Top of DATA RECORDS

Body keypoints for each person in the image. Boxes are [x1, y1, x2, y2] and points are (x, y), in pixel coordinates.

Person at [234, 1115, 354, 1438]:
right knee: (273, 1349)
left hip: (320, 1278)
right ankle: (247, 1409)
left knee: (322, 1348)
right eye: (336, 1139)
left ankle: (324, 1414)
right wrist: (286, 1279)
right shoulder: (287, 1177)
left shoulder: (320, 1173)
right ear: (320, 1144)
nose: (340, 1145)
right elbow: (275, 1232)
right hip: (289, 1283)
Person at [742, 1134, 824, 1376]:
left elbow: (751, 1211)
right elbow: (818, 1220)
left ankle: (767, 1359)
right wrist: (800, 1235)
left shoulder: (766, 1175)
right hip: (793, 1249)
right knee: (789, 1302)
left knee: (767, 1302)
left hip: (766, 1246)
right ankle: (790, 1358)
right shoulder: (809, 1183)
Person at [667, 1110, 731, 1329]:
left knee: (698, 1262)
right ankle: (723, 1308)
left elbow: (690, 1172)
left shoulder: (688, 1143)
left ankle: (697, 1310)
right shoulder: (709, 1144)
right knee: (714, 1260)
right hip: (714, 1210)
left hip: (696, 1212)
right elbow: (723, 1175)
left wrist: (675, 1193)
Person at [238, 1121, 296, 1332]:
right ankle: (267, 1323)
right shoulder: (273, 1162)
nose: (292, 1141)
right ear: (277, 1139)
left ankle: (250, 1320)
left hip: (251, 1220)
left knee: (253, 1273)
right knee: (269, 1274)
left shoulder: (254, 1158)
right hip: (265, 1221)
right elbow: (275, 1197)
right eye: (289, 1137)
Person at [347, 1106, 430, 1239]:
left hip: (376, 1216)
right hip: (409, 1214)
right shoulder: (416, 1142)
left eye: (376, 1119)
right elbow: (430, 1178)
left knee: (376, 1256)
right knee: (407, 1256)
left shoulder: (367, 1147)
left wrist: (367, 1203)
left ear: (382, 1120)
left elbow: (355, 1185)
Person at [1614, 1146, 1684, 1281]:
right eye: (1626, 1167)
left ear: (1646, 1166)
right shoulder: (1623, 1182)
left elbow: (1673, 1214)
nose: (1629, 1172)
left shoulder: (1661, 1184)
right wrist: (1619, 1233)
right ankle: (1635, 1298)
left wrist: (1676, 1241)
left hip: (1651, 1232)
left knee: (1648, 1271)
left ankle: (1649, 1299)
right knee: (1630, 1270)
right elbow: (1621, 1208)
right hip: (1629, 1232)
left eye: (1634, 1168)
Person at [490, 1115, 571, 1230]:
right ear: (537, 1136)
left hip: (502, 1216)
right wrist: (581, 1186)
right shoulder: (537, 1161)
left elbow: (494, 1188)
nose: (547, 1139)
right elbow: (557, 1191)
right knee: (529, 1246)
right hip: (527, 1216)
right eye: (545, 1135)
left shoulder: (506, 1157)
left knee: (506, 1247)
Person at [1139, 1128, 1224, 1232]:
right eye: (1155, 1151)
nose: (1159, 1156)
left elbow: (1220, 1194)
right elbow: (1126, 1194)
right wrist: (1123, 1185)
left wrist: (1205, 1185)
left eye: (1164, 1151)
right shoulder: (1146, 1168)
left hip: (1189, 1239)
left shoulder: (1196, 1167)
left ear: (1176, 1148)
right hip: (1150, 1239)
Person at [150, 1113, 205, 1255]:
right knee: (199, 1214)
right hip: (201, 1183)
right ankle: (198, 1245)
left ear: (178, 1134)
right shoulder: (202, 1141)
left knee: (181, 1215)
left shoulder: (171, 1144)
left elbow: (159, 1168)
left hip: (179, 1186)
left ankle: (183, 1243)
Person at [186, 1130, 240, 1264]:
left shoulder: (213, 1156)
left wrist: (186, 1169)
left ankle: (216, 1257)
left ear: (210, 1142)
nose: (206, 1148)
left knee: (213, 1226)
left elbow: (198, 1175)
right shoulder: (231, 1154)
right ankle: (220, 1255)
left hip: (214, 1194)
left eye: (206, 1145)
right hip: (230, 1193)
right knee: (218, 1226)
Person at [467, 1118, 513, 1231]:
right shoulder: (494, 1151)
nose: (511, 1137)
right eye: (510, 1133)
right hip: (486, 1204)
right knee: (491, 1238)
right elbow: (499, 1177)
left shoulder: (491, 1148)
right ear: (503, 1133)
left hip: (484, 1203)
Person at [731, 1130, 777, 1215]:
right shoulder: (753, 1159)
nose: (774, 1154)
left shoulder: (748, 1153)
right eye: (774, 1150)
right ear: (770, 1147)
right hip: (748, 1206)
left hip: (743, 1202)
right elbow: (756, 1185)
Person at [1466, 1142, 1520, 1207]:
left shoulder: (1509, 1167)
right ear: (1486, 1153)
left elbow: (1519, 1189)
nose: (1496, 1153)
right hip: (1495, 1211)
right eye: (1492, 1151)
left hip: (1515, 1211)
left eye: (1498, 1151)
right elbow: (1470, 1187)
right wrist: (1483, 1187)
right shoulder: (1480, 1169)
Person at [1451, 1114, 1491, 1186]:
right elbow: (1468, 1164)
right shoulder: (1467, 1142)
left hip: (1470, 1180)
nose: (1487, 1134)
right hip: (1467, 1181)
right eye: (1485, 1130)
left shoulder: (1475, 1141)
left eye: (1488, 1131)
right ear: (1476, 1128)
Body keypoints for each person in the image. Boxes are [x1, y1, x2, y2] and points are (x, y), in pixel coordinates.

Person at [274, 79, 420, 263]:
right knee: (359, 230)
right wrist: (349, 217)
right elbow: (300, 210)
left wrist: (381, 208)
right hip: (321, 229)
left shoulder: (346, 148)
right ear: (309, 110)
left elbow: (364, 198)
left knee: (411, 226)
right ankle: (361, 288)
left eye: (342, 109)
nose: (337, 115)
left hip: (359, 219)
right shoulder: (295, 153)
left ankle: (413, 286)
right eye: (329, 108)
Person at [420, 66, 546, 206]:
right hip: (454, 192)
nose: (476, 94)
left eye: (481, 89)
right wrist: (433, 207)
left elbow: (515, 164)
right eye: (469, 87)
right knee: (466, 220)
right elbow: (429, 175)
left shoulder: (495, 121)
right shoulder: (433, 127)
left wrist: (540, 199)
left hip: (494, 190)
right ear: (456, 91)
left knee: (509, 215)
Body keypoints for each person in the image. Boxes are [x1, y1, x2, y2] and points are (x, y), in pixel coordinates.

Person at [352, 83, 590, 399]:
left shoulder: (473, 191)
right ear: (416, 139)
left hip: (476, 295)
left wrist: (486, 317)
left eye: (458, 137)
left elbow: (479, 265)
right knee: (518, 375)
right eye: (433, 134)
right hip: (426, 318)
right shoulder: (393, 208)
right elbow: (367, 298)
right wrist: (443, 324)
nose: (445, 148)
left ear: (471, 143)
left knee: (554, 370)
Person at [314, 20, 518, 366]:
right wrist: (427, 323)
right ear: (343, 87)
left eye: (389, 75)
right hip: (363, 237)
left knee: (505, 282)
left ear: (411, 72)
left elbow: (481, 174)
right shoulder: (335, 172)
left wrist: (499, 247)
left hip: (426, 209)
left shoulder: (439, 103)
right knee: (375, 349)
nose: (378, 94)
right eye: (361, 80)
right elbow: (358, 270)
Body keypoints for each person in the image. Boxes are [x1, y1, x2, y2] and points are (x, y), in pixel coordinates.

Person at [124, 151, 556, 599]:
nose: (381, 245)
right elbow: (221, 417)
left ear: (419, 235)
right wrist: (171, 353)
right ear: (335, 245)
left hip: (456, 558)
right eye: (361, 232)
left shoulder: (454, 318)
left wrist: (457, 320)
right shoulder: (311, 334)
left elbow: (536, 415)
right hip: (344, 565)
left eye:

Bottom of DATA RECORDS

WORK TO COMPLETE:
If a line falls between the first line of the records and the line containing "right eye: (336, 1139)", inclusive, repeat it exactly; leave out all others.

ANSWER:
Body keypoints for each person in the image. Boxes are [x1, y1, x2, y2] and points are (x, y), in pixel coordinates.

Person at [234, 1115, 354, 1438]:
right knee: (273, 1349)
left hip: (320, 1278)
right ankle: (247, 1409)
left knee: (322, 1348)
right eye: (336, 1139)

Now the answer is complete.